Elle portait un manteau rouge, de Pierre Crevoisier

Nous poursuivons notre série sur la rentrée littéraire romande, avec d’autres ouvrages parus ces derniers mois. Aujourd’hui, « Elle portait un manteau rouge », de Pierre Crevoisier.

Elle portait un manteau rougeDes lettres aux teintes d’hémoglobines, la silhouette d’un manteau – ou peut-être seulement une tache de sang qui s’école dans une grille ? La belle et très sombre couverture du premier roman de Pierre Courvoisier donne le ton : c’est un polar… La lecture du premier chapitre – sans doute l’un des plus réussis – semble confirmer l’intuition : le lecteur est immédiatement placé dans le coeur d’une action précisément façonnée, le rythme est rapide, la tension est palpable… On est « plongé dedans » dès les premières lignes.

Polar, ai-je écrit ? Au fil du récit, les vingt-trois brefs chapitres du roman construisent plutôt la trame d’un drame psychologique à plusieurs facettes. Il y a Vincent d’abord, dont le frère Jacques a été tué dans un accident de voiture. Vincent qui revient dans la maison de celui qu’il a perdu, et cherche à comprendre le sens d’un tel événement. Il y a Agata, cette fillette détruite jour après jour – les scènes sont ici d’une grande dureté. Et puis il y a cette femme au manteau rouge, cette apparition mystérieuse…. Tout l’intérêt bien sûr réside dans la manière dont ces destins vont ou ne vont pas s’imbriquer : Pierre Crevoisier sait manier le suspense, il brouille avec talent les pistes, construisant une structure qui tient parfaitement en place.

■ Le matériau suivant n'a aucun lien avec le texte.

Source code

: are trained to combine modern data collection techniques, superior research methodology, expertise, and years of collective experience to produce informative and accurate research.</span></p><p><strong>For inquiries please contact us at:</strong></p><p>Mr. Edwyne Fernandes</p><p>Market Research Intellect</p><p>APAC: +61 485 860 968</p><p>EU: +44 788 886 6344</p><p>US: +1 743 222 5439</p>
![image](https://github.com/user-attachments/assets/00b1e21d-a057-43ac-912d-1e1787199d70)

On retrouve chez l’auteur une écriture faite de sensualité et d’érotisme (par exemple, la très belle description d’une étreinte amoureuse, toute d’une longue phrase, aux premières lignes du chapitre 11), d’un souci pour le paysage et l’environnement naturel dans lequel les protagonistes évoluent, et d’un travail sur la psychologie de personnages en détresse. Comme l’annonce la quatrième de couverture, le thème amoureux est traité sous l’angle d’une dépendance ; c’est ici la figure mythique de la femme-vampire qui est convoquée, amenée par petites touches subtiles, jusqu’au vide final.

Et je la vois. A nouveau. Je la sens plus que je ne la vois d’abord. C’est la couleur qui capte mon regard, l’étoffe vermillon passant et repassant entre d’autres silhouettes, comme les images syncopées des premiers cinématographes. Elle scintille dans la lumière. Puis elle disparait à ma vue, happée par la multitude. Je prends le ciel à témoin, me transforme en oiseau, le point rouge est là, à une centaine de mètres plus avant, derrière l’angle de la ruelle se dérobant à l’ouest.

Si le procédé consistant à imbriquer la narration avec la lecture d’un journal intime fonctionne bien, cette dernière a parfois tendance à casser un peu le rythme, amenant à quelques longueurs, notamment en milieu de récit.

Au final, un premier roman très réussi, sombre et intriguant, et qui constitue l’une des nombreuses bonnes surprises de cette rentrée littéraire romande.

Pierre Crevoisier
Elle portait un manteau rouge
Tarma, 2013, 174 p. 

L’auteur :
Pierre Crevoisier est journaliste à la RTS. Il a exercé de nombreuses autres activités : marin, enseignant, créateur d’entreprises. Jurassien d’origine, il vit désormais à Lausanne. « Elle portait un manteau rouge » est son premier roman.